Sphingosine-1-phosphate promotes the differentiation of human umbilical cord mesenchymal stem cells into cardiomyocytes under the designated culturing conditions

Abstract

Background: It is of growing interest to develop novel approaches to initiate differentiation of mesenchymal stem cells (MSCs) into cardiomyocytes. The purpose of this investigation was to determine if Sphingosine-1-phosphate (S1P), a native circulating bioactive lipid metabolite, plays a role in differentiation of human umbilical cord mesenchymal stem cells (HUMSCs) into cardiomyocytes. We also developed an engineered cell sheet from these HUMSCs derived cardiomyocytes by using a temperature-responsive polymer, poly(N-isopropylacrylamide) (PIPAAm) cell sheet technology.

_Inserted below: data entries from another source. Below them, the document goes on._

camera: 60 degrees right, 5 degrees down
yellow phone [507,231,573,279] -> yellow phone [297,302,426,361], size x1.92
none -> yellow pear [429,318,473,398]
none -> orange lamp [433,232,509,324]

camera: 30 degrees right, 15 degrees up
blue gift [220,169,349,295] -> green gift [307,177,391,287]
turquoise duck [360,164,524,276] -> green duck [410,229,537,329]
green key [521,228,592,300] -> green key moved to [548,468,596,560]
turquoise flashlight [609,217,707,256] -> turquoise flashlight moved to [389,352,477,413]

Methods: Cardiomyogenic differentiation of HUMSCs was performed by culturing these cells with either designated cardiomyocytes conditioned medium (CMCM) alone, or with 1 μM S1P; or DMEM with 10% FBS + 1 μM S1P. Cardiomyogenic differentiation was determined by immunocytochemical analysis of expression of cardiomyocyte markers and patch clamping recording of the action potential.

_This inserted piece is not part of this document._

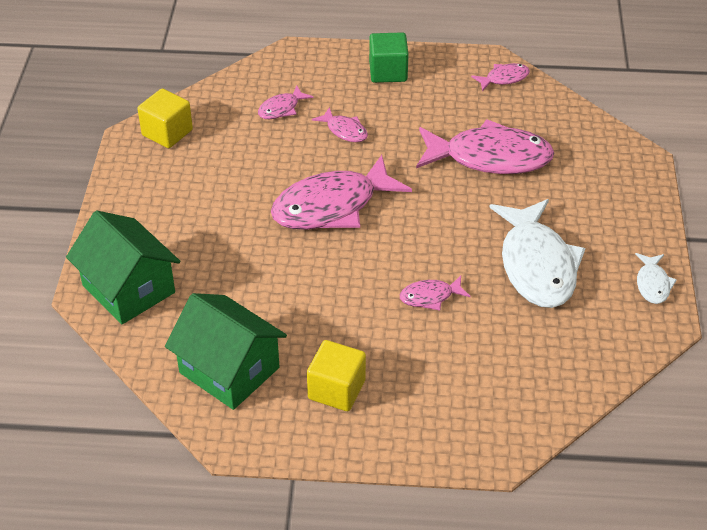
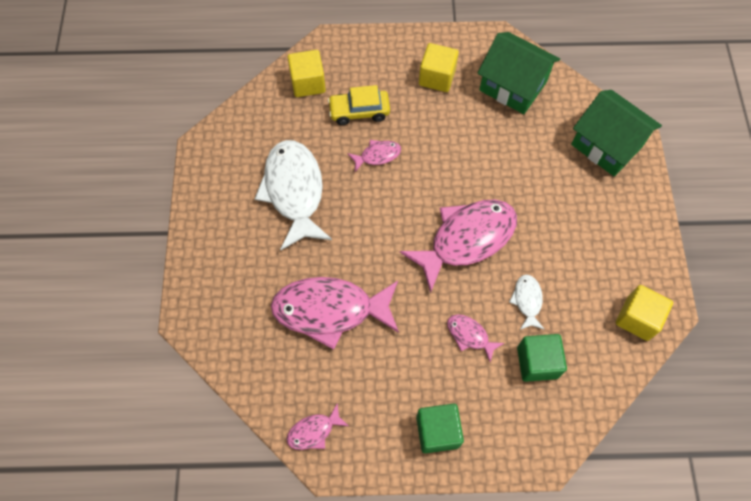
camera: 175 degrees right, 20 degrees up
pink fish [258,85,313,119] -> green cube [517,334,567,382]
white fish [635,253,677,304] -> white fish moved to [509,274,545,330]
none -> yellow cube [287,50,326,97]
none -> yellow car [328,85,390,125]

Results: A cardiomyocyte-like morphology and the expression of α-actinin and myosin heavy chain (MHC) proteins can be observed in both CMCM culturing or CMCM+S1P culturing groups after 5 days' culturing, however, only the cells in CMCM+S1P culture condition present cardiomyocyte-like action potential and voltage gated currents. A new approach was used to form PIPAAm based temperature-responsive culture surfaces and this successfully produced cell sheets from HUMSCs derived cardiomyocytes.

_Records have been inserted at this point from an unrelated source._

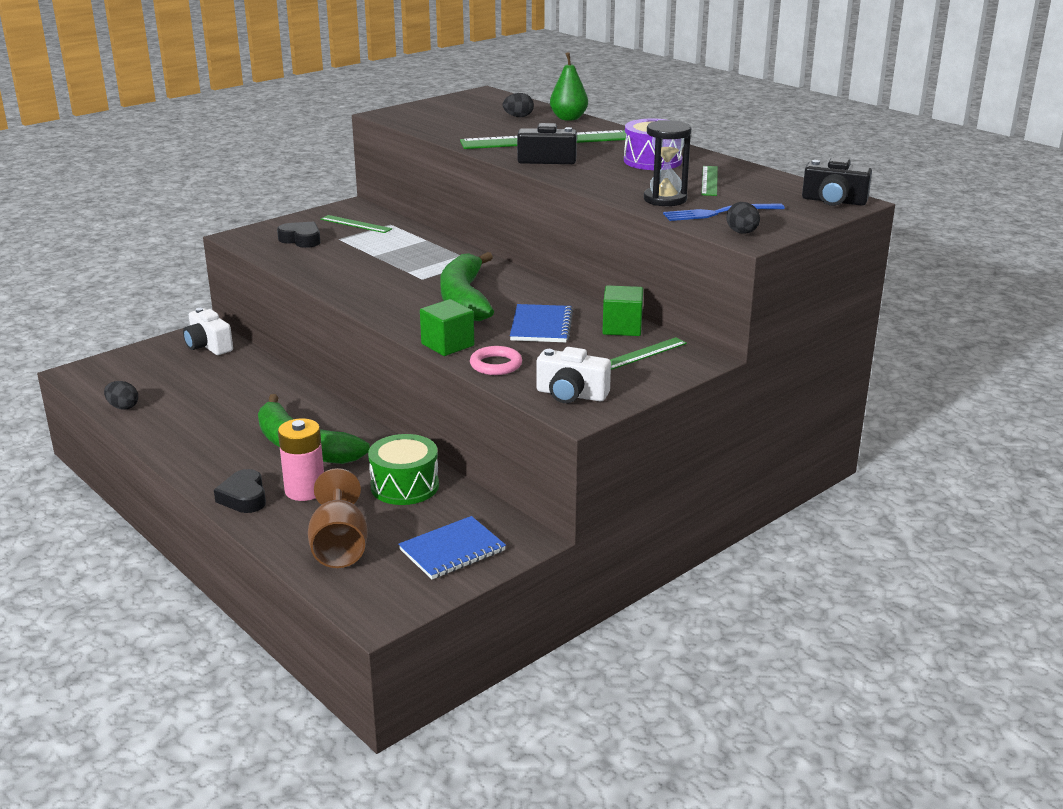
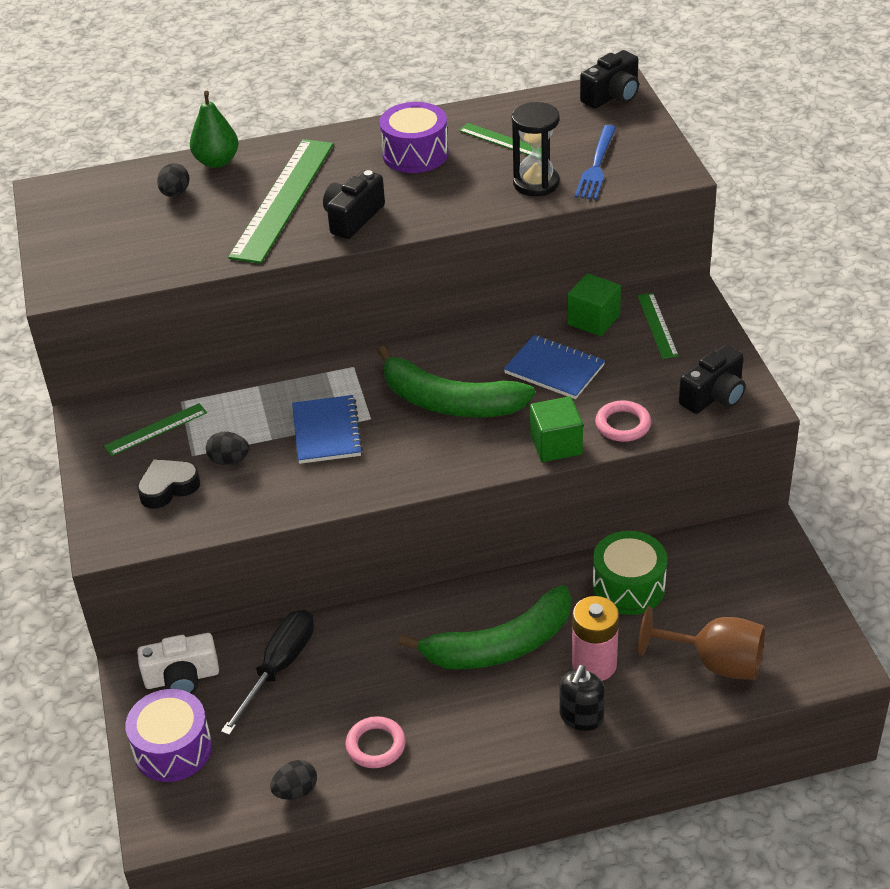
camera: 60 degrees left, 15 degrees up
black heart [214,469,266,513] -> black soap dispenser [560,665,605,731]
blue notebook [398,516,506,579] -> blue notebook moved to [292,395,363,464]
white camera [537,347,611,403] -> black camera [679,345,745,414]
black egg [726,202,760,234] -> black egg moved to [206,432,250,465]
none -> purple drum [125,689,212,782]
none -> black screwdriver [221,610,314,735]
none -> pink ring [346,716,406,768]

Conclusions: This study for the first time demonstrates that S1P potentiates differentiation of HUMSCs towards functional cardiomyocytes under the designated culture conditions. Our engineered cell sheets may provide a potential for clinically applicable myocardial tissues should promote cardiac tissue engineering research.

Figure 1

UC-MSC cells showed a fibroblast-like morphology before conditioned culturing (AC); the induced cells change their morphology with time. In cells treated with CMCM or CMCM+S1P, HUMSCs displayed a cardiomyocyte-like morphology such as myotube-like shape between 5-7 days (D, E, G, H); At around 10 days, the cells became elongated and lined up in CMCM and CMCM+S1P groups (J, K), and the alignment of the cells appeared in an ordered perpendicular terrace-pattern, like intercalated disc in CMCM+S1P groups. (K). But the cells had no similar change in S1P+DMEM groups (F, I), and the alignment looked random. (L)

Figure 2

Immunostaining of anti-α-actinin and anti-α MHC in cells at different time points of culturing. A strong expression of both α-actinin and MHC proteins (A, B, D, E, G, H, J, K) was observed in CMCM and CMCM+S1P groups, but not in cells from the DMEM+S1P group(C, F, I, L).

Figure 3

Histograms showing the percentage of human umbilical mesenchymal cells expressing α-actin (A) and sarcomeric α/β myosin cardiac heavy chain (B) after CMCM or CMCM+S1P treatment. The results are expressed as mean ± SE of ten randomly selected microscopic fields each from two different experiments. At least 200 cells were counted in each experiment. A statistical difference at *P < 0.05 compared with DMEM-only group and 1 day; *P < 0.05 compared with 5 days. B statistical difference at *P < 0.05 compared with DMEM-only group and 1 day; *P < 0.05 compared with 5 days.

Figure 4

Representative recordings of action potential (A) and whole cell voltage gated inward (B) and outward currents (C) by whole cell patch clamping in myocytes of CMCM+S1P group. The currents were recorded during 200 ms step depolarization pulses from a holding potential of -50 mV to a range of potential between -40 mV and +50 mV.

Figure 5

Human cardiac myocyte cell film (left) or differentiated HUMSCs (right) in CMCM+S1P group detachment under cooling at the ambient temperature of 20°C. Top panel shows the local detachment, middle panel shows a large cell sheet peered off and the bottom panel shows a large pile of cell sheets.